How to stretch your glutes:

  1. Lay on your back
  2. Bring one knee to your chest
  3. Pull the knee across to the opposite side of your chest
  4. Hold for about 30 seconds

5. Stretch your core

A strong core, which includes your abdominal muscles and lower back muscles, helps keep your legs in proper alignment while moving.
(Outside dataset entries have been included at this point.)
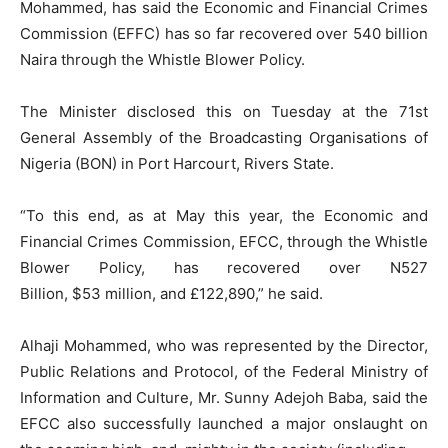
Mohammed, has said the Economic and Financial Crimes
Commission (EFFC) has so far recovered over 540 billion
Naira through the Whistle Blower Policy.
The Minister disclosed this on Tuesday at the 71st
General Assembly of the Broadcasting Organisations of
Nigeria (BON) in Port Harcourt, Rivers State.
“To this end, as at May this year, the Economic and
Financial Crimes Commission, EFCC, through the Whistle
Blower Policy, has recovered over N527
Billion,
$53
million, and £122,890,” he said.
Alhaji Mohammed, who was represented by the Director,
Public Relations and Protocol, of the Federal Ministry of
Information and Culture, Mr. Sunny Adejoh Baba, said the
EFCC also successfully launched a major onslaught on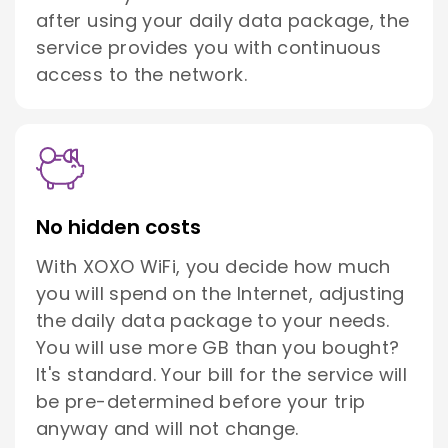
after using your daily data package, the
service provides you with continuous
access to the network.
No hidden costs
With XOXO WiFi, you decide how much
you will spend on the Internet, adjusting
the daily data package to your needs.
You will use more GB than you bought?
It's standard. Your bill for the service will
be pre-determined before your trip
anyway and will not change.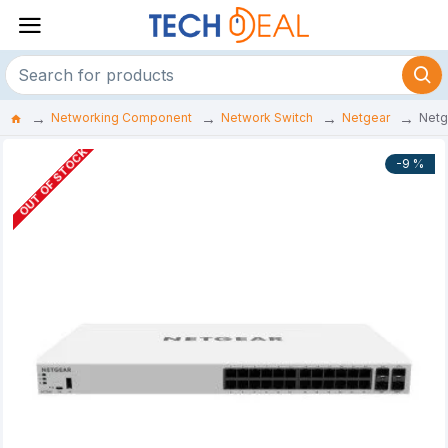
Networking Component
Network Switch
Netgear
Netg
OUT OF STOCK
-9 %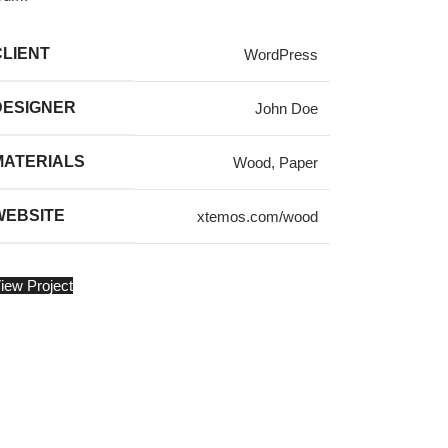
CLIENT
WordPress
DESIGNER
John Doe
MATERIALS
Wood, Paper
WEBSITE
xtemos.com/wood
iew Project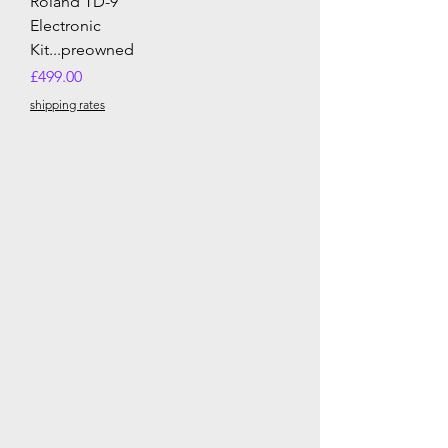
Roland TD-9
Electronic
Kit...preowned
Price
£499.00
shipping rates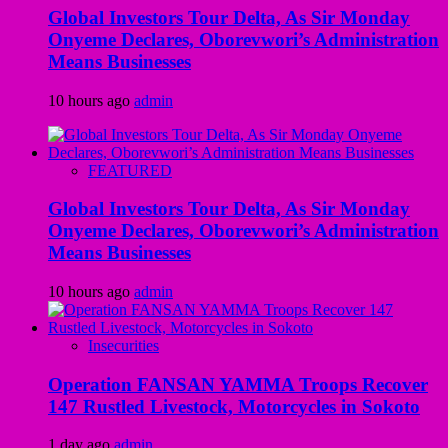
Global Investors Tour Delta, As Sir Monday
Onyeme Declares, Oborevwori’s Administration
Means Businesses
10 hours ago
admin
FEATURED
Global Investors Tour Delta, As Sir Monday
Onyeme Declares, Oborevwori’s Administration
Means Businesses
10 hours ago
admin
Insecurities
Operation FANSAN YAMMA Troops Recover
147 Rustled Livestock, Motorcycles in Sokoto
1 day ago
admin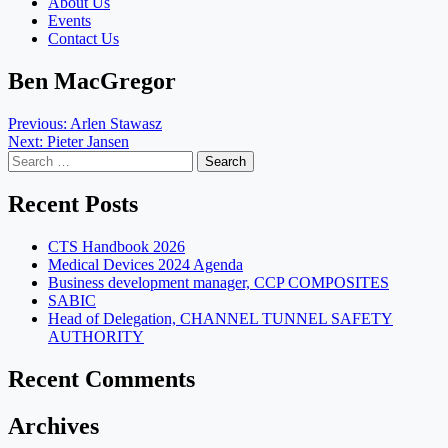
About Us
Events
Contact Us
Ben MacGregor
Post
Previous:
Arlen Stawasz
Next:
Pieter Jansen
navigation
Search
for:
Recent Posts
CTS Handbook 2026
Medical Devices 2024 Agenda
Business development manager, CCP COMPOSITES
SABIC
Head of Delegation, CHANNEL TUNNEL SAFETY
AUTHORITY
Recent Comments
Archives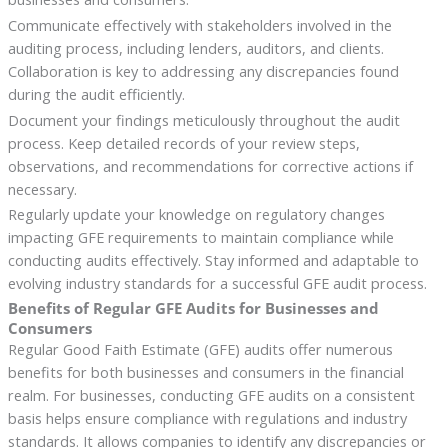
Communicate effectively with stakeholders involved in the
auditing process, including lenders, auditors, and clients.
Collaboration is key to addressing any discrepancies found
during the audit efficiently.
Document your findings meticulously throughout the audit
process. Keep detailed records of your review steps,
observations, and recommendations for corrective actions if
necessary.
Regularly update your knowledge on regulatory changes
impacting GFE requirements to maintain compliance while
conducting audits effectively. Stay informed and adaptable to
evolving industry standards for a successful GFE audit process.
Benefits of Regular GFE Audits for Businesses and
Consumers
Regular Good Faith Estimate (GFE) audits offer numerous
benefits for both businesses and consumers in the financial
realm. For businesses, conducting GFE audits on a consistent
basis helps ensure compliance with regulations and industry
standards. It allows companies to identify any discrepancies or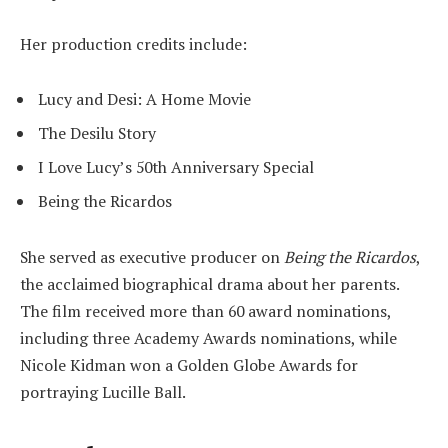
Her production credits include:
Lucy and Desi: A Home Movie
The Desilu Story
I Love Lucy’s 50th Anniversary Special
Being the Ricardos
She served as executive producer on
Being the Ricardos
,
the acclaimed biographical drama about her parents.
The film received more than 60 award nominations,
including three Academy Awards nominations, while
Nicole Kidman won a Golden Globe Awards for
portraying Lucille Ball.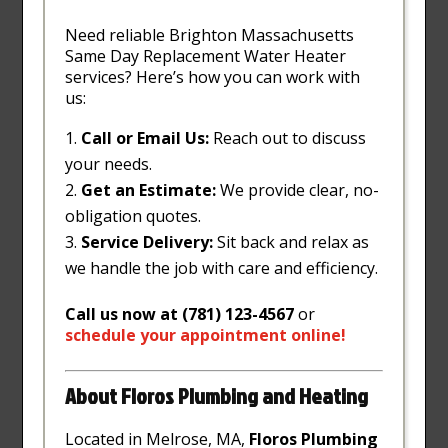
Need reliable Brighton Massachusetts
Same Day Replacement Water Heater
services? Here’s how you can work with
us:
Call or Email Us:
Reach out to discuss
your needs.
Get an Estimate:
We provide clear, no-
obligation quotes.
Service Delivery:
Sit back and relax as
we handle the job with care and efficiency.
Call us now at (781) 123-4567
or
schedule
your
appointment
online
!
About Floros Plumbing and Heating
Located in Melrose, MA,
Floros Plumbing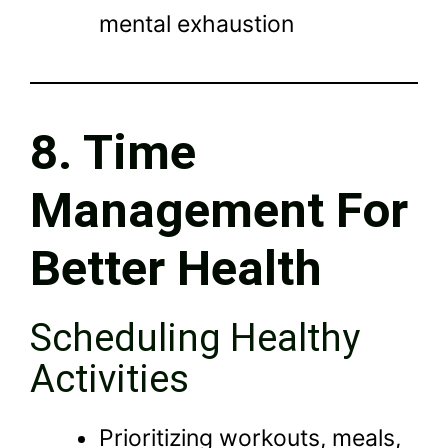
mental exhaustion
8. Time
Management For
Better Health
Scheduling Healthy
Activities
Prioritizing workouts, meals,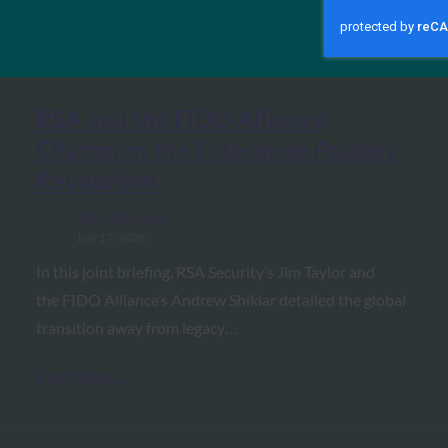
MORE
FIDO IN THE NEWS
RSA and the FIDO Alliance
Champion the Enterprise Passkey
Revolution
FIDO in the News
July 17, 2026
In this joint briefing, RSA Security’s Jim Taylor and
the FIDO Alliance’s Andrew Shikiar detailed the global
transition away from legacy…
Read More →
Tight core muscles can bring your hips out of alignment by pulling your pelvis forward or backward, altering knee position, as well as by placing added stress on the quadriceps muscles, affecting knee stability.

How to stretch your abs and lower back:

  1. Get on your hands and knees, in a tabletop position
  2. Drop your head while arching your back upwards
  3. Hold for a few seconds
  4. Raise your head, extending your neck upwards, and press your stomach downwards, creating a dip in your back
  5. Hold for about 20 seconds
  6. Repeat 2 more times

You may also want to stretch your IT band

Your iliotibial (IT) band runs along the outside of your leg, and it can become tight with overuse — particularly in runners, cyclists, and hikers. IT band tightness can cause your kneecap to be pulled towards the outside of your knee, leading to pain.

How to stretch your IT band:

  1. Sit down on the floor with both legs extended
  2. Cross your affected leg over the top of your unaffected leg
  3. Pull your affected leg in the direction of your unaffected leg — initiating a stretch on the outside of your affected thigh
  4. Hold for about 30 seconds
  5. For a deeper stretch, you can also twist your torso toward the direction of your affected leg

"Heavily working your muscles during exercise can lead to tightness, but the muscles that support your knee can also become tight just by sitting for prolonged periods of time, especially if you're sitting with poor posture," Dr. Brooks adds. "This means even if you're not running or cycling, stretching these five muscles is still an important component of improving and maintaining your knee health."